As a casual fisherman growing up in Brooklyn during the 1970s, striped bass were an enigma. I knew about them from the pages of this magazine, but I had never seen one, let alone caught one. Nobody in my family fished, so I spent more time reading about fishing than actually doing it.
Most of my fishing consisted of catching snappers behind the Waldbaums in Mill Basin. My friends and I would climb a fence to reach a tiny marina where we spent entire days catching killies, chasing blue claw crabs and digging for bait. Every incoming tide brought schools of baitfish, and that meant snapper fishing. As far as we were concerned, snappers were the only fish that existed. Once a kid caught an eel, but we didn’t count that.
Then one day a friend landed a strange fish with stripes on its sides. None of us knew what it was until an older kid identified it as a striped bass. The other kids had never heard of one, but I had read enough magazine articles to know exactly what he meant. The fish was tiny compared to the giant “cows” featured in the stories I devoured, but it was a striper nonetheless. Unfortunately, by then it was also a dead one.

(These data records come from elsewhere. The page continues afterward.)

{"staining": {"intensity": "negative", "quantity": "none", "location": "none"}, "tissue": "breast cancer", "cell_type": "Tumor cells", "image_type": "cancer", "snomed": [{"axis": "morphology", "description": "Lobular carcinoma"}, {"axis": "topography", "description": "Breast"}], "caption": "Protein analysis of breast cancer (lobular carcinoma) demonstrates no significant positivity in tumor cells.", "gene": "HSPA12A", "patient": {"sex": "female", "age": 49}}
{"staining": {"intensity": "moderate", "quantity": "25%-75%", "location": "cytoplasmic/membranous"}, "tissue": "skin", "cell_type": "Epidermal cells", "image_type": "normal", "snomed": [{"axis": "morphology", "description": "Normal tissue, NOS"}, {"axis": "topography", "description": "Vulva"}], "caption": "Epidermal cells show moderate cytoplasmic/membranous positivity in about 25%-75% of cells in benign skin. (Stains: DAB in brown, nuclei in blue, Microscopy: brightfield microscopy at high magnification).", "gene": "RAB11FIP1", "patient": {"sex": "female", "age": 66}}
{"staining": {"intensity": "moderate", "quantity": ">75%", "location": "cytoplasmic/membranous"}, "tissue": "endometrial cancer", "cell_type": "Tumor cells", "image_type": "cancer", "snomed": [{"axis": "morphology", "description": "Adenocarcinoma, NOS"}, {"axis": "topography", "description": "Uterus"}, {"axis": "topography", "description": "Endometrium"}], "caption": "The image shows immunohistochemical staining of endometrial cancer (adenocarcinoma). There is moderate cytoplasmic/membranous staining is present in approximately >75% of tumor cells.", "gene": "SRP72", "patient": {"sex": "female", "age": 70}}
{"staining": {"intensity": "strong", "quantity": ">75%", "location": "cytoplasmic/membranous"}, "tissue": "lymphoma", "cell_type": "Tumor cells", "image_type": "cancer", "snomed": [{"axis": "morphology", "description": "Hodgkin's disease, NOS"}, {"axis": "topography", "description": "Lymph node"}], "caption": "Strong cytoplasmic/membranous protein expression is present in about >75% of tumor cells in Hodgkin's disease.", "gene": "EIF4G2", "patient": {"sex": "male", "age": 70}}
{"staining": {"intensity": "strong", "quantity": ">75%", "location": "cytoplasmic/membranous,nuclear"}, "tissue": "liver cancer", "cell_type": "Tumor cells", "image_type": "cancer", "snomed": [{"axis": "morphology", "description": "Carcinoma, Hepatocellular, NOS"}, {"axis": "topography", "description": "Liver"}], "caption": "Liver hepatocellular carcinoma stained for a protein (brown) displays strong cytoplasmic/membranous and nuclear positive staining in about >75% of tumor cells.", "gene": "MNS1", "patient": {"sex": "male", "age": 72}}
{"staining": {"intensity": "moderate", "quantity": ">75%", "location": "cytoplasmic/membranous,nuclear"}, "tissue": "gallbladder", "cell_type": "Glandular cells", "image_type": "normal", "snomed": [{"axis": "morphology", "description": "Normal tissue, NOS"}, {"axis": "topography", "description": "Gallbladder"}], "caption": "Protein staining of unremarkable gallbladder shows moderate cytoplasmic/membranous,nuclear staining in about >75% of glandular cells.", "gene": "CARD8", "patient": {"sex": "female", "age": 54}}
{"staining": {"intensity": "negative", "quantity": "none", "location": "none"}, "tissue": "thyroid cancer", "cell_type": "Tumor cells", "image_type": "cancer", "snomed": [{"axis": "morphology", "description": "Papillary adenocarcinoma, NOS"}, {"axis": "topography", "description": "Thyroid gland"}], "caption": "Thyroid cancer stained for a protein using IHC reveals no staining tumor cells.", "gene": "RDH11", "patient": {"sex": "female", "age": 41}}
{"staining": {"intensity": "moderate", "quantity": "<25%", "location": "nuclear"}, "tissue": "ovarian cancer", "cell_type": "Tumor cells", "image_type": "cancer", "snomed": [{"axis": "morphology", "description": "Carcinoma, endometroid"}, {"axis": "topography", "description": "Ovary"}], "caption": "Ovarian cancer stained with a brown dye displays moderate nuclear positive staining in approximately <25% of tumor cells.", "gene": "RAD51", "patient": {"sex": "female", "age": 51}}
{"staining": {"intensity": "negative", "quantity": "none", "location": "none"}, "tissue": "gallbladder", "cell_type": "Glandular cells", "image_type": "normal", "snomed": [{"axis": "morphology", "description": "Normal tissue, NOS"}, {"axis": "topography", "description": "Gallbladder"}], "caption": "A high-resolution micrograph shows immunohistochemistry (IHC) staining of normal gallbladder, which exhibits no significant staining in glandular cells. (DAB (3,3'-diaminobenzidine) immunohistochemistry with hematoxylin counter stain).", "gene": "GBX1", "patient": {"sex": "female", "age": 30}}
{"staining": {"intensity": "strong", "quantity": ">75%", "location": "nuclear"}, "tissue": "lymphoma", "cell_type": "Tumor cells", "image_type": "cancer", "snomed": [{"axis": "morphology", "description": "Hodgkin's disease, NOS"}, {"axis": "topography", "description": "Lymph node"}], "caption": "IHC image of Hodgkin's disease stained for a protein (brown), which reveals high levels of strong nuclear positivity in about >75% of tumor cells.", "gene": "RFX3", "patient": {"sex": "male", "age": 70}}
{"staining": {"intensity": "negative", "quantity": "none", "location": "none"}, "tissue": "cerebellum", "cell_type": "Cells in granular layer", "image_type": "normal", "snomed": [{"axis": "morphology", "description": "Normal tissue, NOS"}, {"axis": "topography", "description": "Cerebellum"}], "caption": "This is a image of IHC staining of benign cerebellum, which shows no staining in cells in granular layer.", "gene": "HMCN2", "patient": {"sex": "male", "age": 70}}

That was the first and last striped bass I saw for many years.
As a teenager I graduated to party boats like the Helen H and Dorothy B. We caught bluefish, fluke, bonito and even some giant weakfish, but never a striped bass. These were the moratorium years, and stripers were scarce.
Then life got in the way. College, work and other responsibilities kept me off the water for nearly five years.
Eventually I started spending weekends in Hampton Bays. After hearing reports of small bluefish around the Ponquogue Bridge, I decided to give it a try one evening. I grabbed an old snapper rod and headed for the bridge at sunset.
This was before the new bridge was built. I was fishing from the rocks on the north side with no light, no landing net and only a rusty 2-1/2-inch Rebel plug armed with undersized trebles.
My first cast taught me a lesson. The current immediately swept the lure toward the bridge pilings. Somehow I got it back. On the next cast I aimed away from the structure and reeled fast enough to keep it clear. For about 20 minutes I repeated the same cast without a touch.
Then everything changed.
I allowed the lure to drift a little deeper into the shadows before beginning my retrieve. Suddenly it stopped.
At first I thought I was snagged.
Then the snag started swimming.
The fish nearly ripped the rod from my hands. This was a bargain-bin snapper outfit with aging 12-pound mono and a drag system that had seen better days. I quickly loosened the drag as line disappeared from the spool.
To my surprise, the fish ran east, away from the bridge. I scrambled along the rocks and onto the beach, following it. For the next 20 minutes I gained line, lost line and wondered when the inevitable break-off would come. More than once I was convinced the spool would empty completely.
Slowly, however, I began to gain ground.
Eventually the fish settled near the bridge shadow line and refused to move. I stood on the rocks with no net and no practical way to land it. My only chance was to steer it toward a nearby stretch of sand.
The fish hugged the bottom and used the current to its advantage. Through the dark water I caught only brief glimpses, but I knew two things for certain: it was a striped bass and it was the biggest fish I had ever hooked.
The first striper I had ever fought.
After several minutes of stalemate, I tried lifting the fish higher in the water column so I could guide it toward shore.
Then I heard it.
Pop.
An instant later my Rebel plug came flying past my face and landed on the rocks behind me.
The fish lingered in view for only a moment before fading into the darkness.
I stood there shaking.
For the entire fight I had assumed the weak link would be the old monofilament. It never occurred to me that a hook could straighten. Yet when I picked up the plug, one treble was nearly pulled straight.
I made a few more casts with the crippled lure but never got another strike.
I’ve caught plenty of striped bass since that night. Some were larger. Most made it to hand.
But no fish has ever meant more to me than that one—the first striper I ever hooked, and the one that got away.